Metadata refers to "data about the data" or information that may not constitute the data itself but provides an understanding of different aspects of the data. For instance, keywords associated with a dataset or the date on which a dataset was uploaded to a repository can be considered part of the metadata along the data. There are different types of metadata depending on their goal. A data dictionary, as described below, can be considered descriptive metadata that provides definitions and other elements for the content of a dataset. The citation of a dataset (similar to the citation of a paper) provides referencing metadata, and a data reuse license may provide legal metadata. Using standardized metadata increases the Findability and Interoperability of the data resources. The ODCs utilize the following standards.
ORCID. The ODCs support the Open Researcher and Contributor ID or ORCID, a researcher global standard identifier. Users can link their ODCs accounts and profiles to ORCID and use it for identification.
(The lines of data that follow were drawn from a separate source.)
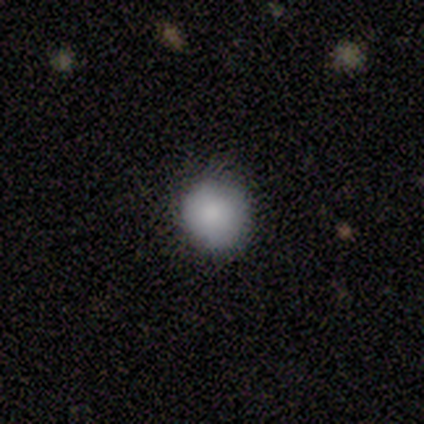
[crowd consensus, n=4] smooth 75%, featured or disk 25%, star or artifact 0%. Down the decision tree: how rounded — round (100%); merging — none (50%, tied with minor disturbance).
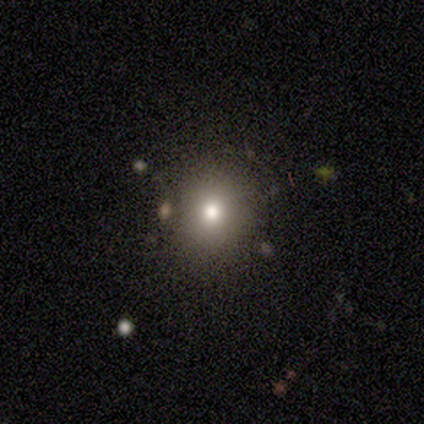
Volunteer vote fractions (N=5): This appears to be a smooth galaxy with no disk features (60%) that is round (100%). Merging: none (100%).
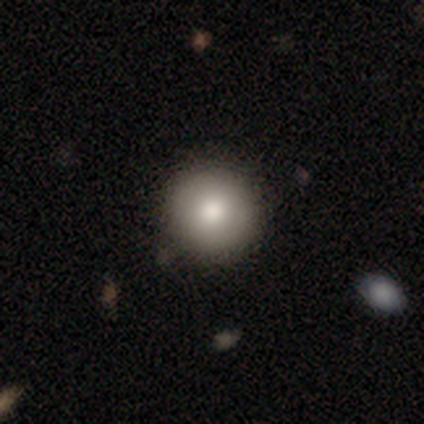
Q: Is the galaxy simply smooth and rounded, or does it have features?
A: smooth — 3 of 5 (60%).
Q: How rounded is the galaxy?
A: round — 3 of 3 (100%).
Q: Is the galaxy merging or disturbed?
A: none — 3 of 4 (75%).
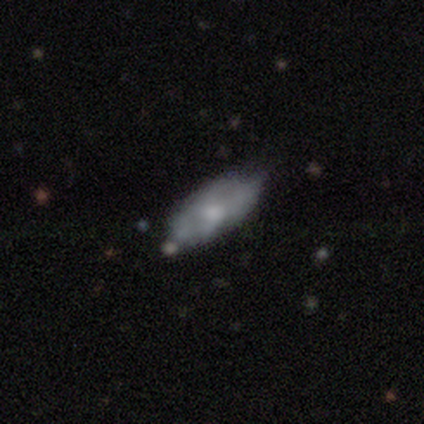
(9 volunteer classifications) Morphology: type=smooth (67%); roundness=in between (100%); merging=none (56%).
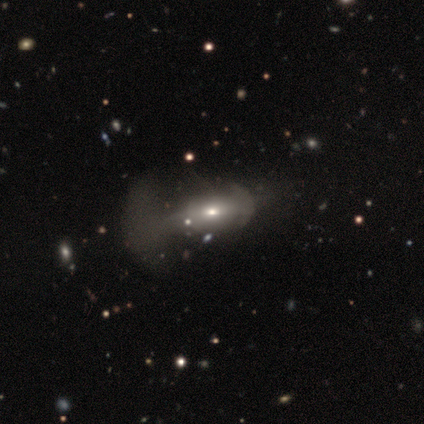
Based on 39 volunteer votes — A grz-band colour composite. It shows a smooth galaxy with no disk features (54%) that is in between round and cigar-shaped (67%). Merging: major disturbance (61%).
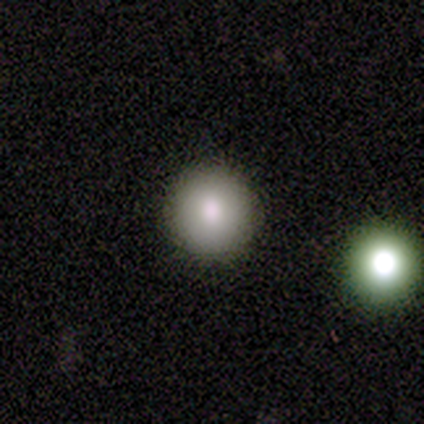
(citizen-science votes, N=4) Smooth or featured? smooth (75%)
How rounded? round (100%)
Merging? none (75%)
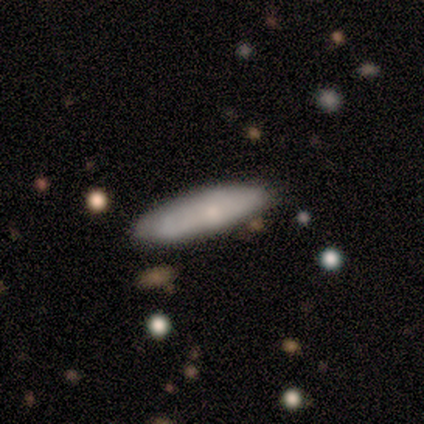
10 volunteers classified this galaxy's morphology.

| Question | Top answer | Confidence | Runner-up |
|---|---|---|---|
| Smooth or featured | smooth | 60% | featured or disk (40%) |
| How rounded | in between | 83% | cigar-shaped (17%) |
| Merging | none | 70% | minor disturbance (30%) |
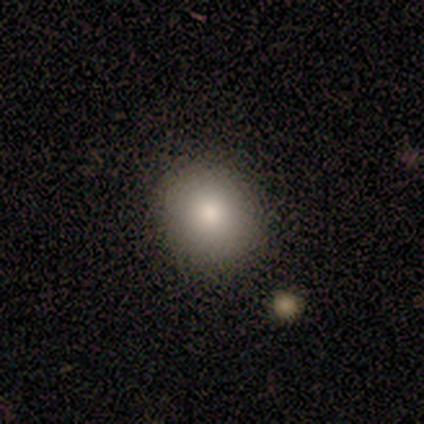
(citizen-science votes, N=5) Smooth or featured: smooth — 100%
How rounded: round — 60% (in between — 40%)
Merging: none — 80% (minor disturbance — 20%)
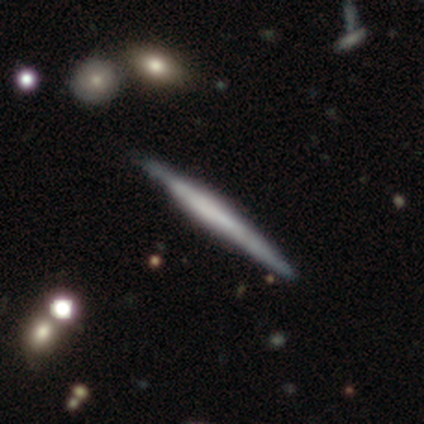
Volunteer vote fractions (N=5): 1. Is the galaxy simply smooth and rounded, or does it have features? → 80% featured or disk, 20% smooth, 0% star or artifact.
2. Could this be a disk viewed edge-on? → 75% yes, 25% no.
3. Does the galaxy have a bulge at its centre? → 67% none, 33% boxy, 0% rounded.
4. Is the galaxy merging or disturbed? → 40% none (tied), 40% minor disturbance (tied), 20% merger, 0% major disturbance.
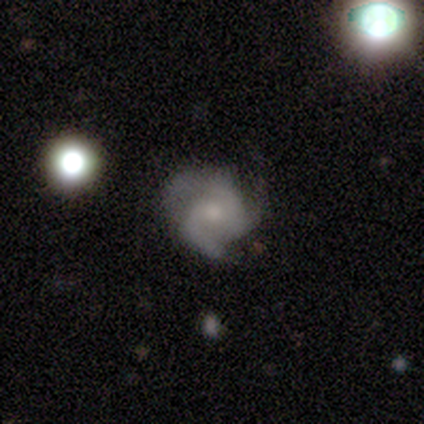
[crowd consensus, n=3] This appears to be a featured or disk galaxy (100%) with no bar (100%), 3 (100%) medium (100%) spiral arms (100%) and a small central bulge (67%). Merging: none (100%).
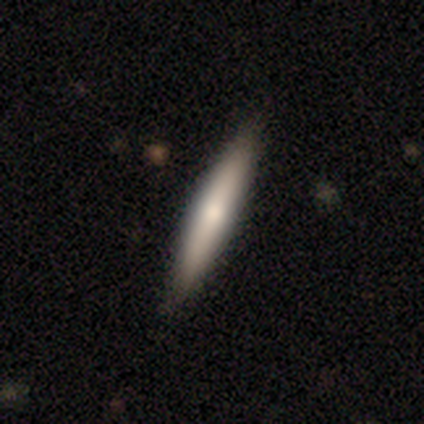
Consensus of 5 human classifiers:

RRIDs. The ODCs support the use of Research Resource Identifiers or RRIDs, a standard identification number for the catalog of scientific tools and resources.
ODC-SCI: SCR_016673
ODC-TBI: SCR_021736
Creative Commons License. All datasets published on the ODC are under the Creative Commons Attribution License (CC-BY 4.0).
ODC Data dictionary. A data dictionary or codebook provides information about the dataset variables. It is one of the most important pieces of information to include with a dataset for anyone who wants to interpret and reuse the data.
ODC narrative summary (abstract). ODC offers a metadata narrative and summary where data owners can provide information about the dataset. This information is unique to each dataset and is essential for archiving, interpretability, and reuse.
ODC offers a metadata form where you can provide information about the dataset in a standardized way. You can access the Metadata Editor for each dataset from a dataset view page. This information is unique to each dataset and helps with the interpretability and reuse of the data.
Title: Title that will be displayed on the dataset citation. Note that this will not change the title of the dataset visible within the ODC itself. Please include the species, sex, lesion type and area in your title.
Abstract: The Abstract includes 3 fields: Study Purpose, Data Collected, Data Usage Notes.
Study Purpose: Short description of the overall study purpose that resulted in the dataset.
Data Collected: Summary of what kind of data is included in the dataset and how the data was collected. Please include important experiment parameters (such as experimental model and injury severity) and critical outcome measures.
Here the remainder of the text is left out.